EXCERPT PROVIDED:
Combat helicopters

The choppers are proving to be handy in the battlefield to perform a wide range of missions from supplying logistics to carrying out combat missions even in most difficult terrain without a proper air strip or complete runway as the heli-borne platforms are fast becoming a necessity than casual machine.  

Since the helicopters can land and take off virtually from any location, commanders are placing increasing demand for such multi utility and attack choppers which can carry out a range of tasks without changing its inventory.    

The helicopters are gradually required as a key component in airland maneuvers. Initially, it provided service support for ground forces, then combat support before becoming directly involved in the maneuver, accelerating in rhythm and extending the area of action to a considerable degree.

As the strategic context evolved, the relevance of the attack helicopter was called into question for a while, even as the transport helicopter was proving itself indispensable in every theater of operation.

DATASET:
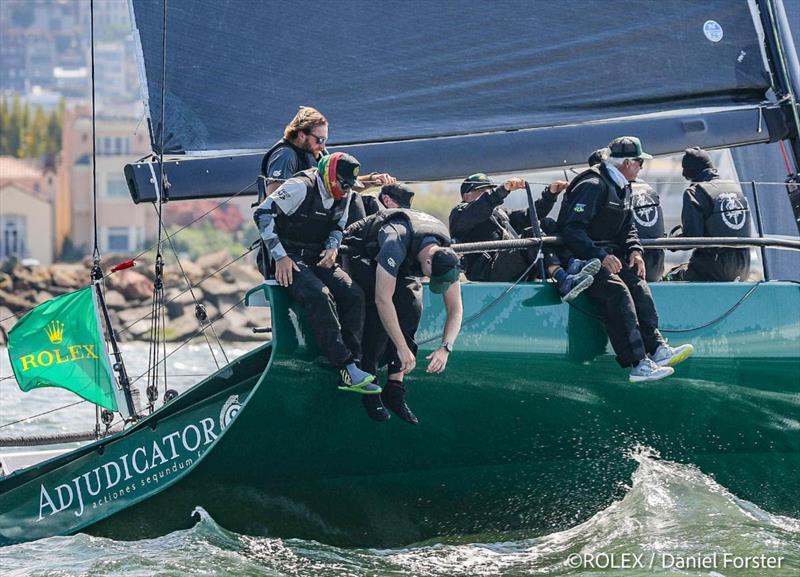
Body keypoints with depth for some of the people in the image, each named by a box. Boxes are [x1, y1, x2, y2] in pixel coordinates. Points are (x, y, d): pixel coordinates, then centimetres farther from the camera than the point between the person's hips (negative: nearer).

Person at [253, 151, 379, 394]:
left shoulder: (343, 196, 6)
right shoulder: (301, 187, -17)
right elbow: (262, 214, -20)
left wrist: (333, 247, -4)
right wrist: (280, 257, -21)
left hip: (317, 259, 8)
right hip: (289, 261, -8)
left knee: (353, 294, -16)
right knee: (319, 295, -32)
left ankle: (352, 363, -19)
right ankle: (347, 368, -34)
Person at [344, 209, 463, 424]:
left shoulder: (447, 256, -24)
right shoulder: (396, 243, -44)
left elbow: (455, 309, -18)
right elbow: (383, 299, -45)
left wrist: (445, 348, -33)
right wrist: (402, 348, -43)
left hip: (403, 266, 5)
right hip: (361, 252, -5)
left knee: (412, 304, -19)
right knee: (379, 310, -28)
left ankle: (394, 388, -18)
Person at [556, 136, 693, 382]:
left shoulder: (619, 187, 17)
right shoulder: (592, 186, -15)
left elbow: (627, 228, 20)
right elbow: (571, 229, -22)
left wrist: (634, 250, -2)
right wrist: (601, 257, -30)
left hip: (606, 255, 9)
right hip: (580, 258, -9)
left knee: (636, 281, -16)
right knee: (616, 289, -30)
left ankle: (656, 348, -25)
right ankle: (638, 363, -37)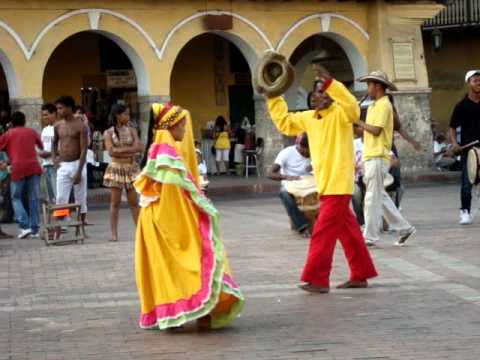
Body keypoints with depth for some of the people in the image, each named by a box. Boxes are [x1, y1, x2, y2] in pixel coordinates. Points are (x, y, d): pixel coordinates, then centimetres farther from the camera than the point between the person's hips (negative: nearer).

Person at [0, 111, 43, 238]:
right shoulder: (31, 132, 15)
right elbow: (41, 146, 28)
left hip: (18, 168, -2)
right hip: (33, 167, 2)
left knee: (16, 198, 9)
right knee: (34, 198, 7)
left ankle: (25, 226, -7)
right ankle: (34, 229, 4)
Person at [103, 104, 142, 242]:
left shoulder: (131, 130, 8)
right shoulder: (108, 132, -1)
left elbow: (139, 148, -4)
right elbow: (111, 151, -13)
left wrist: (121, 150, -12)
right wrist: (129, 150, -10)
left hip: (131, 168, 3)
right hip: (116, 168, -3)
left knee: (133, 201, 4)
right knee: (115, 201, -1)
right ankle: (114, 233, 1)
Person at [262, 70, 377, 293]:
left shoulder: (339, 114, -9)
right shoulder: (309, 117, 13)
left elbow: (353, 109, -32)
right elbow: (284, 122, 26)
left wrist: (331, 83, -36)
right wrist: (273, 97, 20)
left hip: (338, 185, -8)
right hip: (325, 185, 8)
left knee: (323, 232, -8)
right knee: (348, 231, 13)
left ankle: (316, 279, -5)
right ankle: (361, 275, 19)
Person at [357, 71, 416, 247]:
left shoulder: (384, 105, -11)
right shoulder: (374, 106, 18)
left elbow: (376, 130, -19)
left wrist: (359, 122, -8)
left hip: (377, 158, -10)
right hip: (371, 157, 10)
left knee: (373, 197, -6)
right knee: (380, 197, 12)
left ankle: (370, 236, -3)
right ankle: (403, 227, 17)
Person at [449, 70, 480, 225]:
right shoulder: (462, 106, 0)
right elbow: (453, 127, 3)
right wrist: (454, 143, -12)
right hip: (467, 149, -2)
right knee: (467, 183, -3)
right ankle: (465, 212, 5)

TO DO: Copy the passage on combat helicopters from the words "Combat helicopters" through "than casual machine.", swapping in "rotorcraft" for each "choppers".

TASK ANSWER:
Combat helicopters

The rotorcraft are proving to be handy in the battlefield to perform a wide range of missions from supplying logistics to carrying out combat missions even in most difficult terrain without a proper air strip or complete runway as the heli-borne platforms are fast becoming a necessity than casual machine.